> [Tasks to carry out]
1. Answer these questions from the reading passage, one line each.
(a) Which serial does the writer remember seeing in its entirety at the Saturday movies?
(b) What did the medic at the base infirmary use to fix up the cut?
(c) In what year did the family arrive at Camp Losey?
2. Copy the reading passage between "I remember another" and "from his head.", inclusive, and swap "evening" for "afternoon".

> [Reading passage]
[Start of section]
The kids in school were a close-knit group since the base was relatively small and we were allowed to walk about alone, knowing where we were allowed to go and where we had to keep out. Every Saturday morning, the base theatre—a darkened room with a projector and pull-up movie screen in a recreation room set aside for kids in a building near the school—would run free movies for several hours. I remember seeing the entire Flash Gordon serial as well as most of the Three Stooges shorts. Also shown were the movies of the great comic actors of the time: Buster Keaton, Abbott and Costello, to name a few. Then there were the western, Hopalong Cassiday, Gene Autry, Tex Ritter, and Roy Rogers and Dale Evans. And there were always plenty of cartoons and Newsreels.

We got around via a regularly scheduled free bus service that had stops all over the base where we would jump on and off throughout the day. When we weren’t going to school or watching movies, we boys would build forts of piled up rocks and have mock wars with one another. There was a large open field on the base that we would explore on the weekends. It was once used for military maneuvers and had plenty of brass shell casings strewn about and God knows what else left over from that time. On one such outing, I had a pocketknife with me and I was trying to cut the branch of a young tree. The knife slipped and I somehow cut myself just right of the index finger knuckle on my right hand. Fearing the worse if my parents found out where I’d been, I bandaged myself and hid the wound as best I could. After two days, my conscience and worry over the cut not healing faster drove me to confess my escapade to my parents. My mom took me to the base infirmary where a medic cleaned the wound, and fixed me up with a butterfly bandage. He said it should have had stitches to prevent scaring but it was already on its way to healing and thought doing stitches now would not provide any benefit.

I remember another time that a wound was treated with first aid and not given medical attention. My dad and three of his friends had decided to drive to Ramey Air Force Base near Aguadilla, a town on the northwest tip of the island sixty miles from the base. My dad drove our 1951 Olds. It was an all day outing and on the return trip, which began in the evening, the four heard several gunshots as they passed a particular stretch of road and heard the back window of the Olds shatter from the impact of a bullet. As the passengers ducked my dad instinctive accelerated to put distance between them and the shooter. When they had driven some distance, one of the passengers in the back seat realized that he was bleeding from his head.

They applied a makeshift bandage held in place by a belt cinched around the injured passenger’s head. This is how he appeared coming into our house on base after the four returned. Removing the bandage and cleaning the wound, they saw that the bullet that had struck the back window had grazed the rear passenger’s head just above the right ear, The wound was not deep and the skull was not punctured, so no one thought the matter should go any further including the injured man. The Olds still had its Texas license plates. At that time, there was a major labor dispute between oil giant Texaco and its Puerto Rican workers. The shot was obviously fired at the car because of its plates and the presumed relationship with the oil company, or so the thinking among the four went. Somehow the next day the back window was replaced and the inside the Olds showed no trace of the previous evenings’ near miss.

We arrived at Camp Losey in 1955 and a year before the Army turned the base over to the Navy. Some of the Army personnel stationed at the camp were reassigned to Army bases throughout the states and overseas. while others, my dad included, were transferred to Ft Buchanan Army Base near San Juan.
[End of section]
> [Information provided]
[Start of section]
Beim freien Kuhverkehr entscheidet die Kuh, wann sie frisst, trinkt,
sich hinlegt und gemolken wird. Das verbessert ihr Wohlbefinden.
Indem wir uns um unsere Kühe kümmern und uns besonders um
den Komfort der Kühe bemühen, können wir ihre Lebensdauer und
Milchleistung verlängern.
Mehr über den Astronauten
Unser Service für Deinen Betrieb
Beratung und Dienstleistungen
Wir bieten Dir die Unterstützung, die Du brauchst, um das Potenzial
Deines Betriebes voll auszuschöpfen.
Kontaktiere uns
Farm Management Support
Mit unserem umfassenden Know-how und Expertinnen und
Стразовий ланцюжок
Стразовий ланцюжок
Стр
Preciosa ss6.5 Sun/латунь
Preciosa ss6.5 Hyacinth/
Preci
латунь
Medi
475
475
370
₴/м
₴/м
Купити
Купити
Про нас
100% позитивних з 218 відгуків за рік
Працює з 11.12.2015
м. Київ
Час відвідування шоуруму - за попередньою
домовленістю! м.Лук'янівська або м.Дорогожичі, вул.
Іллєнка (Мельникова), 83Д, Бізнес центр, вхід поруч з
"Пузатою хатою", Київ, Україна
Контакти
[End of section]
[Start of section]
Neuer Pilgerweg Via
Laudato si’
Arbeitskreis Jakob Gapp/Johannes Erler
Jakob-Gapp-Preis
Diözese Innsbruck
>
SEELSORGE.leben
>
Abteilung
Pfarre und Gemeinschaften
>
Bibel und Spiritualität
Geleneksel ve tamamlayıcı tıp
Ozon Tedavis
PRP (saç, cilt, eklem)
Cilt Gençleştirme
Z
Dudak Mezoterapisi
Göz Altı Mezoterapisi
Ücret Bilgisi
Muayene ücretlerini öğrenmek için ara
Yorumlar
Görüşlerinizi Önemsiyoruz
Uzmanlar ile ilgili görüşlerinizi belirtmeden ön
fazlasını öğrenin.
[End of section]
> [Written answers]
1.
(a) The Flash Gordon serial.
(b) A butterfly bandage.
(c) 1955.

2.
I remember another time that a wound was treated with first aid and not given medical attention. My dad and three of his friends had decided to drive to Ramey Air Force Base near Aguadilla, a town on the northwest tip of the island sixty miles from the base. My dad drove our 1951 Olds. It was an all day outing and on the return trip, which began in the afternoon, the four heard several gunshots as they passed a particular stretch of road and heard the back window of the Olds shatter from the impact of a bullet. As the passengers ducked my dad instinctive accelerated to put distance between them and the shooter. When they had driven some distance, one of the passengers in the back seat realized that he was bleeding from his head.